Devi Chaudhurani
- Cover of the book
- Author: Bankim Chandra Chatterjee
- Language: Bengali
- Genre: Novel (Nationalist)
- Publication date: 1884
- Publication place: India
- Media type: Print (Paperback)

= Devi Chaudhurani =

1884 novel by Bankim Chandra Chattopadhyay

Devi Chaudhurani is a Bengali novel written by Bankim Chandra Chatterjee and published in 1884. It was later translated into English by Subodh Chunder Mitter. Following closely after Anandamath, Bankim Chandra renewed his call for a resurgent India that would resist the oppression of the British Empire through the strength of the common people, drawing on traditional Indian values of austerity, dedication and selflessness. Considered a significant work in both Bengali and Indian literature, the novel was banned by the British for inspiring patriotic sentiment. The ban was lifted after India's independence. In the story, Bankim Chandra emphasises that armed resistance against the British Army was, in his view, the only way to achieve independence.
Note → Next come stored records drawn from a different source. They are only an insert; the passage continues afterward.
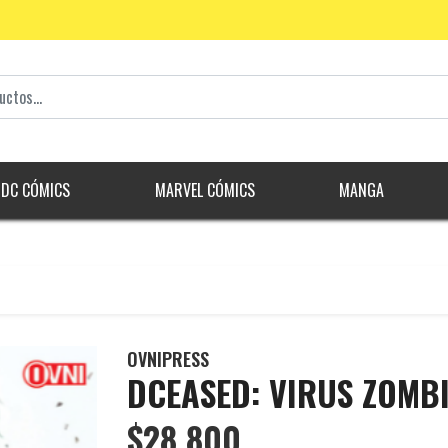
DC CÓMICS
MARVEL CÓMICS
MANGA
OVNIPRESS
DCEASED: VIRUS ZOMB
$28.800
Notably, Bankim Chandra made the leader of the struggle a woman — the protagonist — at a time when most women remained behind purdah and rarely interacted with men outside their families. This portrayal inspired many women to join the independence movement in later decades. Some feminists, however, regard the ending as disappointing because the protagonist chooses to focus on domestic life rather than continue the freedom struggle.

==Plot summary==
Prafulla is married but shunned by her wealthy father-in-law, Haraballabh, due to a dispute with her mother on the day of the wedding. By the custom of the time, a married woman could neither be divorced nor remarried. Heartbroken over her daughter's fate, Prafulla's mother dies a few years later.

Determined to seek her in-laws, whom she has never met, Prafulla runs away at night, carrying no money and knowing only the name of the village and her father-in-law. Along the way, strangers help her, in line with the then-prevailing custom of treating unknown women with the respect accorded to one's own mother. Haraballabh rejects her and advises her to steal to survive. After enduring many hardships, she meets the bandit leader Bhavani Thakur, who adopts her and educates her in mathematics, philosophy, science, literature, and even wrestling.
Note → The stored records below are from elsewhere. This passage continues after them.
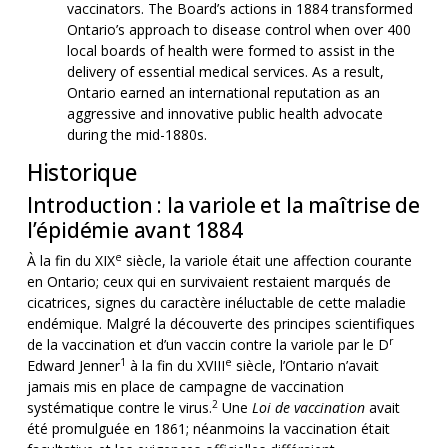
vaccinators. The Board’s actions in 1884 transformed
Ontario’s approach to disease control when over 400
local boards of health were formed to assist in the
delivery of essential medical services. As a result,
Ontario earned an international reputation as an
aggressive and innovative public health advocate
during the mid-1880s.
Historique
Introduction : la variole et la maîtrise de
l’épidémie avant 1884
e
À la fin du XIX
siècle, la variole était une affection courante
en Ontario; ceux qui en survivaient restaient marqués de
cicatrices, signes du caractère inéluctable de cette maladie
endémique. Malgré la découverte des principes scientifiques
r
de la vaccination et d’un vaccin contre la variole par le D
1
e
Edward Jenner
à la fin du XVIII
siècle, l’Ontario n’avait
jamais mis en place de campagne de vaccination
2
systématique contre le virus.
Une
Loi de vaccination
avait
été promulguée en 1861; néanmoins la vaccination était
Eventually, she becomes queen of the dacoits, known as Devi Chaudhurani, a Robin Hood–like figure who takes from the rich to help the poor. She lives simply and remains humble. In the climax, Devi agrees to help her father-in-law (unaware of her identity), but he betrays her location to the British. The British Army surrounds her boat, but her disguised guards trap and capture the soldiers, including the commanding Major, without bloodshed. She secures her husband Braja and father-in-law's freedom on the condition that Braja remarries her. Upon returning, she is accepted into the family, and under her guidance, both the household and village prosper.

==Commentary==
The novel shows Bankim Chandra at ease weaving a complex narrative combining humour, family drama, cultural detail, and political message. Unlike Anandamath, it depicts an alternate government led by an ideal leader rooted in Indian values and directly supported by the people.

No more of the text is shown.